= Justizvollzugsanstalt Witzwil =

Men's prison in Switzerland

The Justizvollzugsanstalt Witzwil (Prison Witzwil) is a men's prison in the canton of Bern, Switzerland. It consists of a closed part and a number of minimum security habitation units. The prisoners work on the institution's huge farm estate on the territories of the municipalities Erlach, Gampelen and Ins in the canton of Bern and Haut-Vully in the canton of Fribourg. Former prisoners who are yet to find employment are also allowed to work on these farms.

The main seat and official address are located in the community of Gampelen.

==History==
The Witzwil prison was a brainchild of Otto Kellerhals, who also served as the institution's first director in 1895. His son Hans Kellerhals took over after his retirement.

The farms of the prison are on what was formerly a part of the huge marshlands called Grand Marais. It was realized that the land parcels could be reclaimed for agriculture through the Jura water correction. In 1860 Public Notary Witz from Erlach bought the whole land, which henceforth took up his name. In 1870 he sold it to the newly founded Landwirtschaftlichen Gesellschaft Witzwil (also called Einfache Gesellschaft Grosses Moos), to which the politician Jakob Stämpfli was involved with all his fortune. The company, however, fell 1879 in bankruptcy, and 1891 the domain was acquired by the canton of Bern from the bankruptcy estate.

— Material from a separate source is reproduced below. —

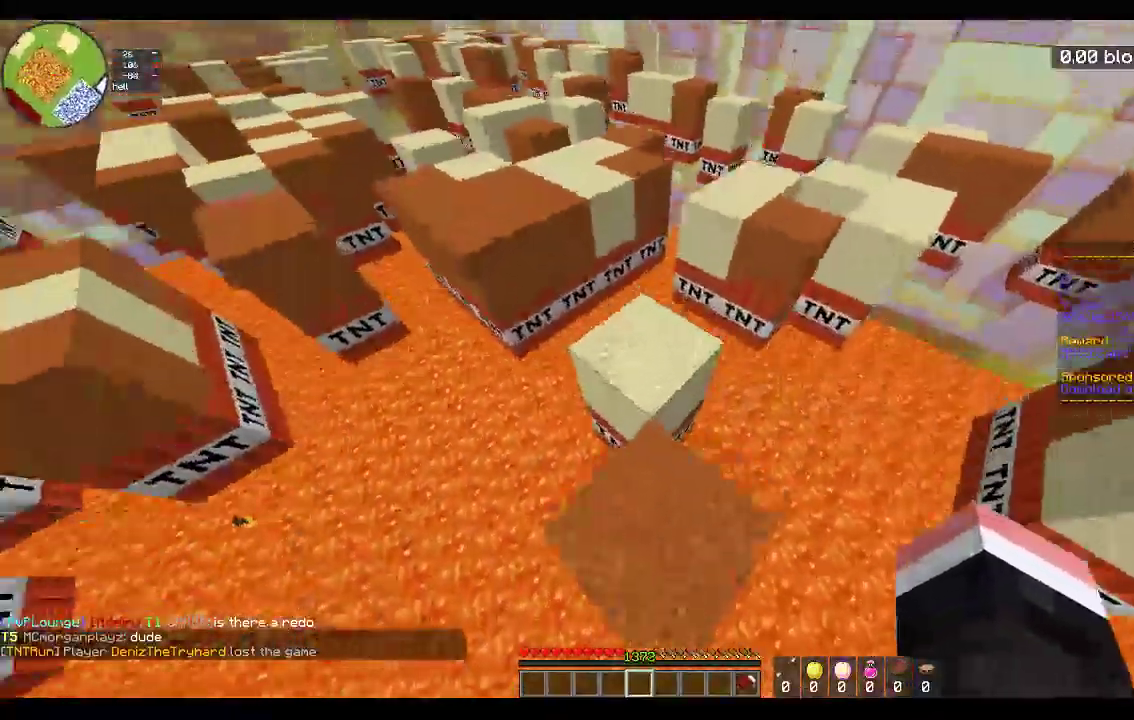
{"keys": ["w"], "mouse": [], "events": [[333, "space", "up"]]}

In 1894 the first Barracks were built for 100 inmates. Friedrich Glauser spent one year as an "administrative inmate" in Witzwil 1925 to 1926 and tried to commit suicide. Shortly after the end of the World War II Witzwil attained its maximum capacity with 600 prisoners. Between 1980 and 1985 a new prison building was built. 1995 a closed “Wohngruppe” was opened. 1998 followed the opening of the department “Ausschaffung” for 36 people bound to be forcefully repatriated back to their country of origin.

===Current===
Today, Witzwil offers space for 200 inmates and employs 118 employees. Out of this number of prisoners, the institution posts an average of 50 escapes per year. This low figure - considering the lack of security and containment mechanisms - is partly attributed to the short sentences of the inmates as well as the internal security in Switzerland, which serves as a deterrent.

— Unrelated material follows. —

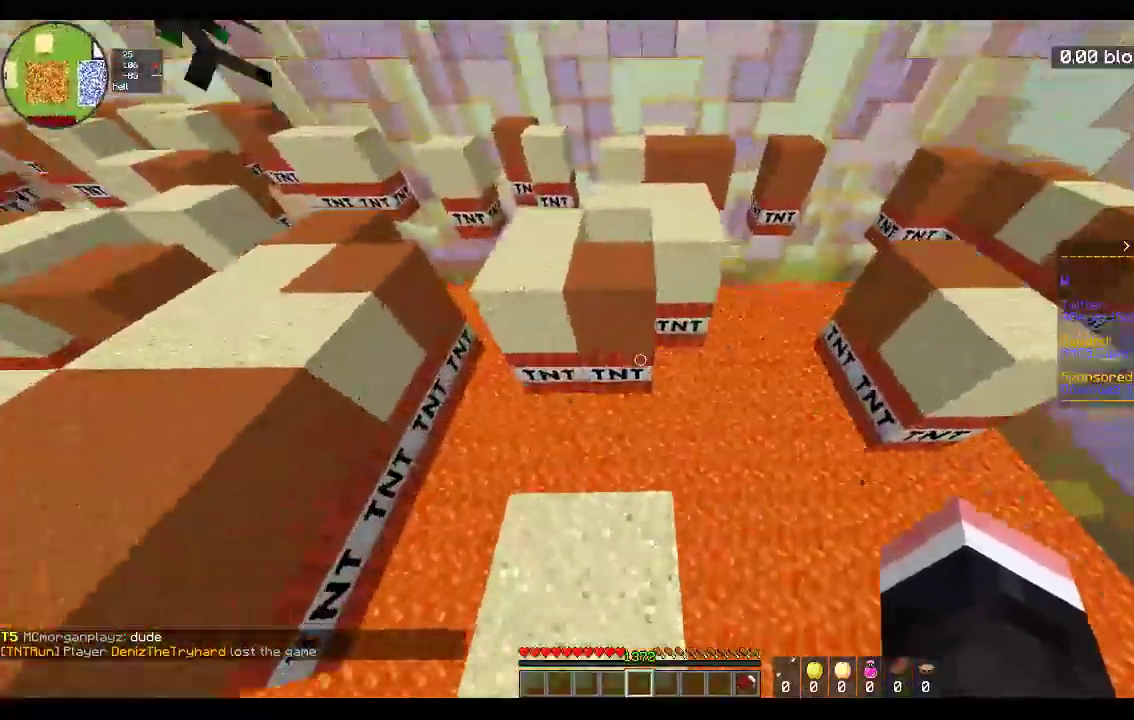
{"keys": ["d"], "mouse": [], "events": [[83, "space", "down"], [217, "a", "down"], [333, "space", "up"], [333, "w", "up"], [383, "a", "up"], [433, "d", "down"]]}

Beginning in the 1990s, the government also constructed an annex at Witzwil, which currently serves as expulsion prison, or a detainment facility for individuals waiting to be deported, pending a court ruling or police decree.

With a total agricultural land area of 612 hectares, the prison has the largest farm in Switzerland, with an annual revenue of 17 million Swiss francs. The operation includes 20 tractors, 500 cattle, 120 horses, 600 pigs and 100 chicken.